Playing the Indian Card

Friday, September 27, 2013

Kingston Prison: Time Keeps Moving On

A new "open door" policy.
Kingston Penitentiary, Canada's historic maximum security prison, is closing down. The question on everyone's mind now is what to do with the building. Of course, most obviously, they should turn it into a museum. But it's a bit too large for that. Here's my proposed solution: make it a living museum. Besides the delightfully gruesome exhibits, it should rent rooms, like a hotel. This would of course not be everybody's idea of a fun vacation, but I suspect it would be a real draw for some people, especially young people, to spend a night in a cell that might have been used by Paul Bernardo or Clifford Olson. Great talking point once you get home. Especially great for class trips, with a double message: first, the history lesson, and second, why you don't want to end up here.

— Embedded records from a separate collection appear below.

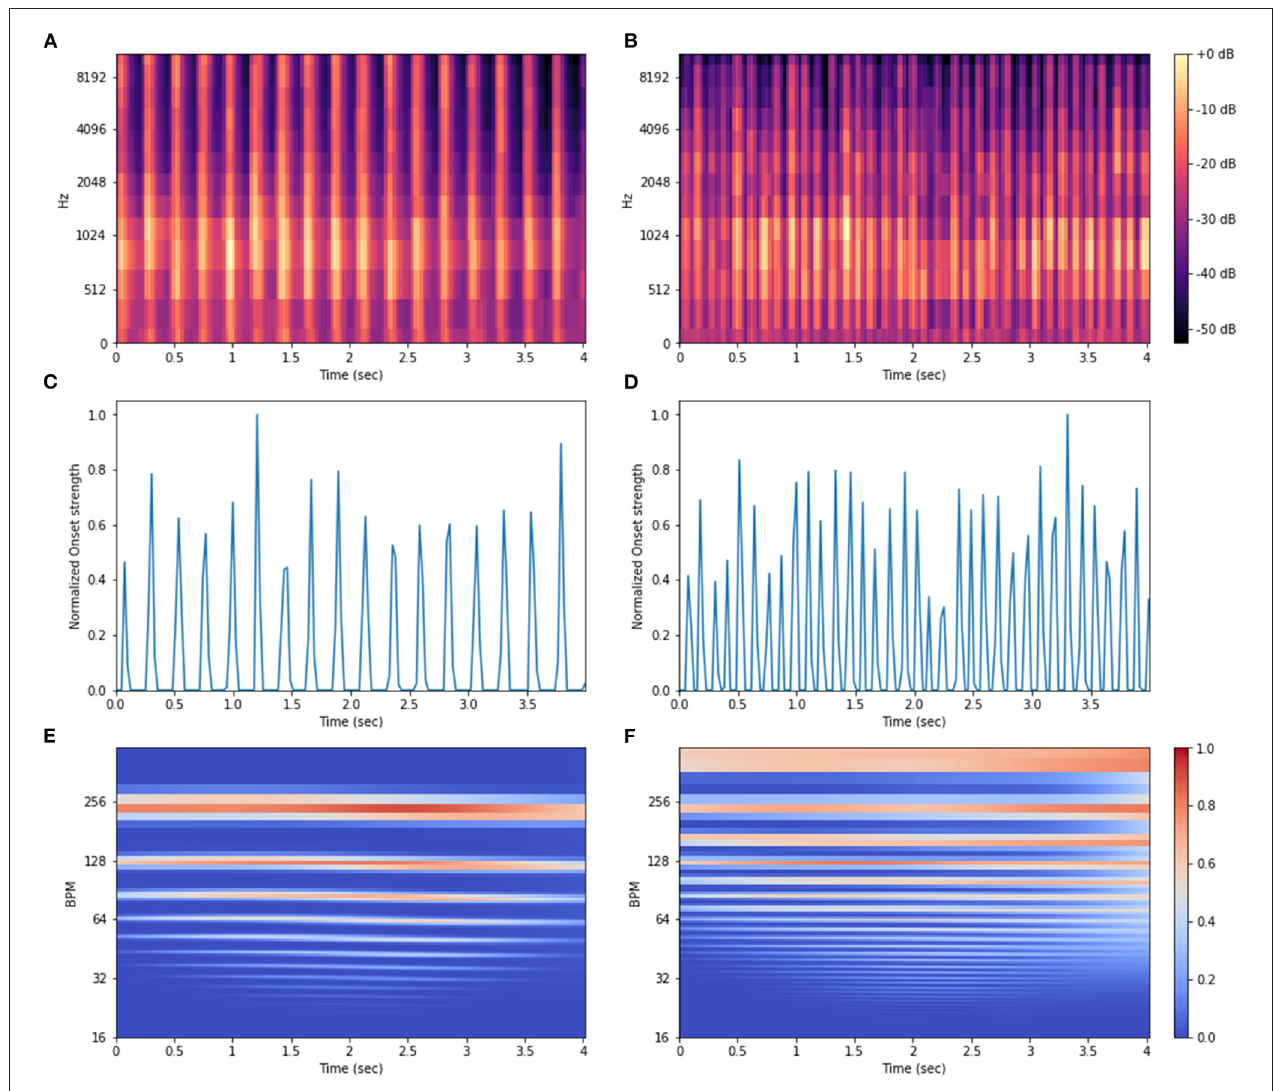
FIGURE 6 | Visual representation for the Mel-frequency cepstrum coefficients (MFCC) spectrogram (A,B) , Onset Strength envelope (C,D) , and Tempogram (E,F) extracted from audio recordings of Brazilian horses gaiting according to two gait types, marcha batida —MB (left) and marcha picada —MP (right).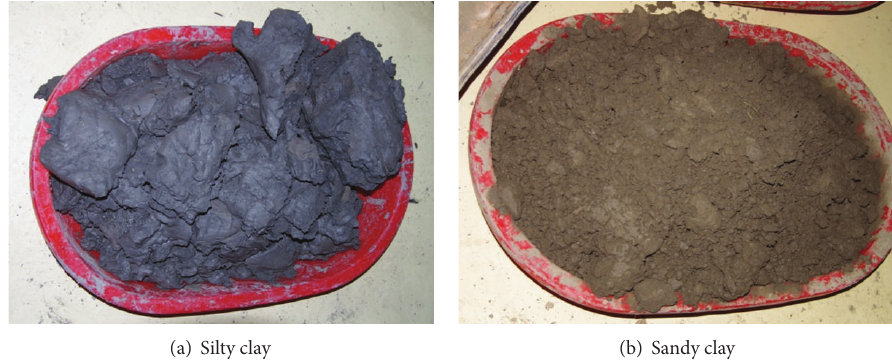
Figure 4: Pictures of soil samples.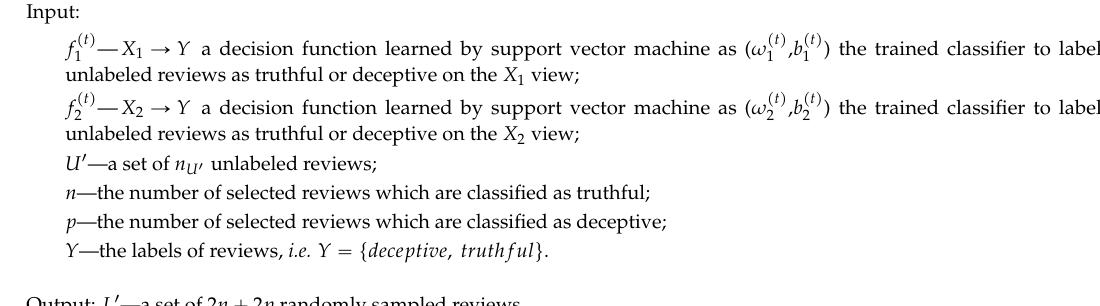
Algorithm 3. The CoSpa-U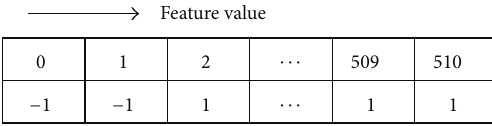
Figure 2: Example of classifier using lookup table.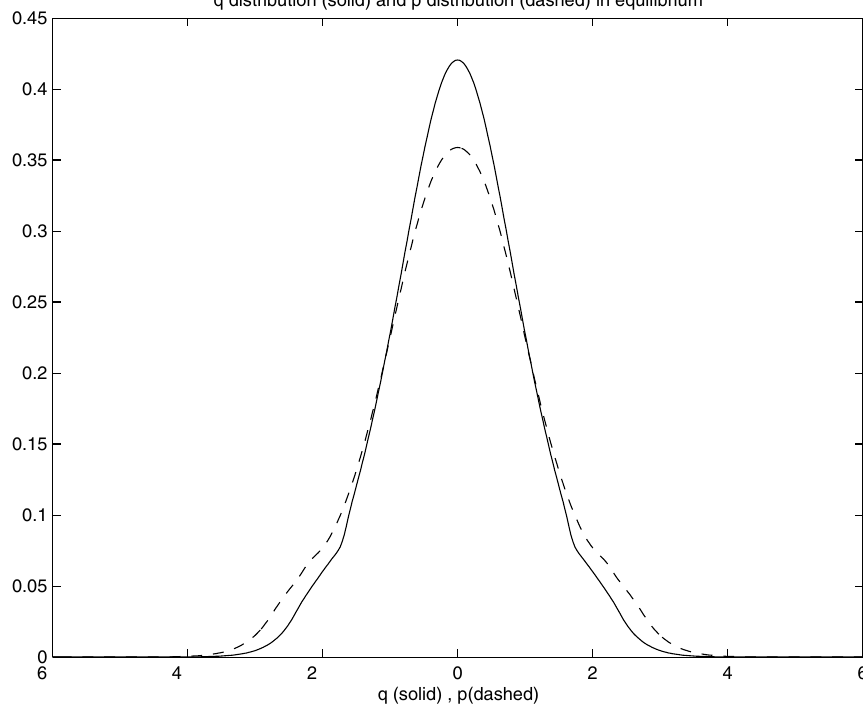
FIG. 4. R f (cid:1) q; p (cid:2) dp (solid line) and R f (cid:1) q; p (cid:2) dq (dashed line) in the equilibrium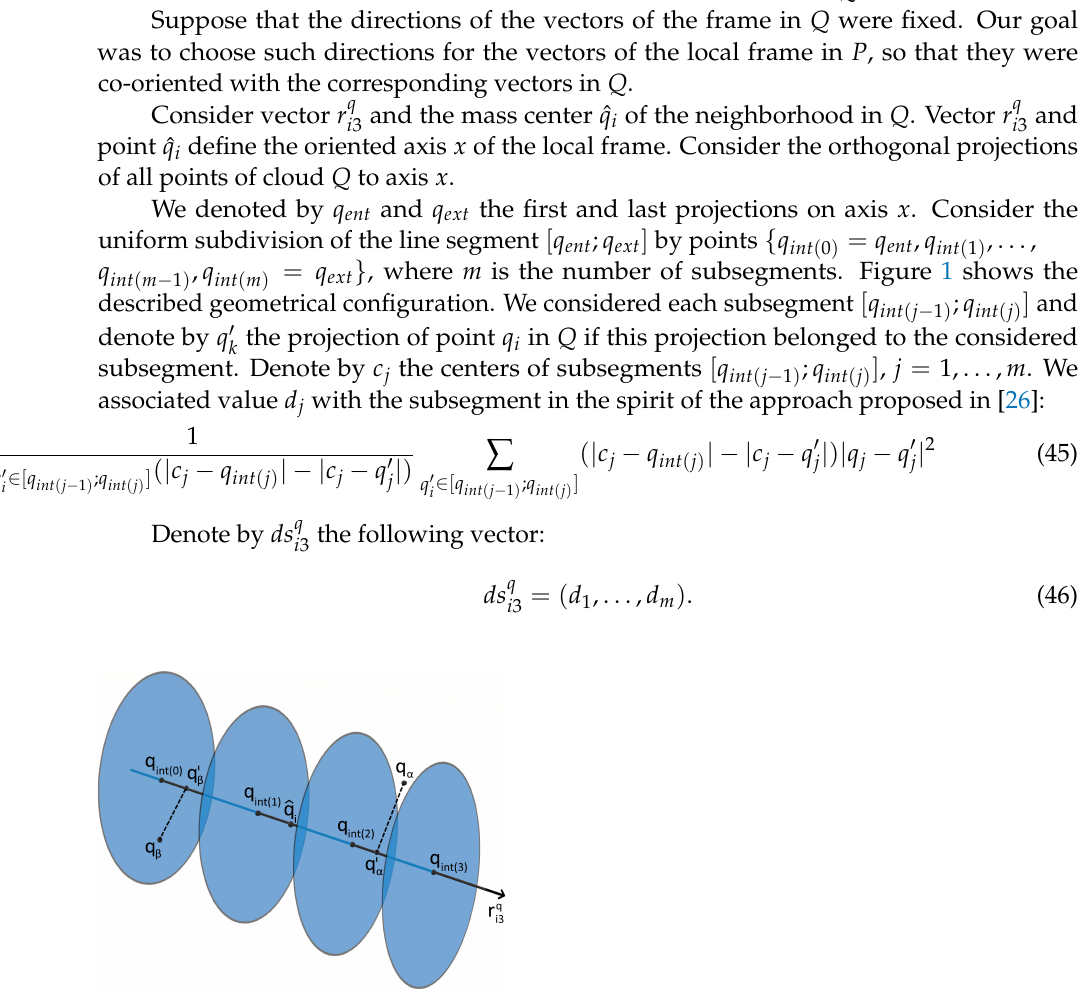
Figure 1. Orthogonal projections of the points of cloud Q onto the axis defined by point ˆ q i and vector r q i 3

I imagine three room options: some cells could be kitted out to the maximum luxury possible without altering the essential structural integrity. Some could be kitted out just for a reasonable level of comfort. And some could be left exactly as they would have been for the last inmates. If this is still a bit plush, and I suspect it might be, a fourth level could retrofit to what the cells would have been like in the early 20th century. People could then choose their own particular adventure-to-comfort quotient.

Jailbird's eye view.
A restaurant would be needed, of course; for overnight and day visitors. The menu could offer traditional restaurant fare, for the conservative, plus, for those seeking the full experience, typical meals for prisoners from various stages in the prison's history.

Simply knocking down one exterior wall, the one facing Portsmouth Harbour, could give the prison a prime waterfront view with a marina. But if the other security walls are left up, they look as though they might make fine outdoor screens for nightly projections of classic crime and horror movies. You couldn't get much more atmospheric... And what a perfect setting for a live dinner theatre "murder mystery" evening.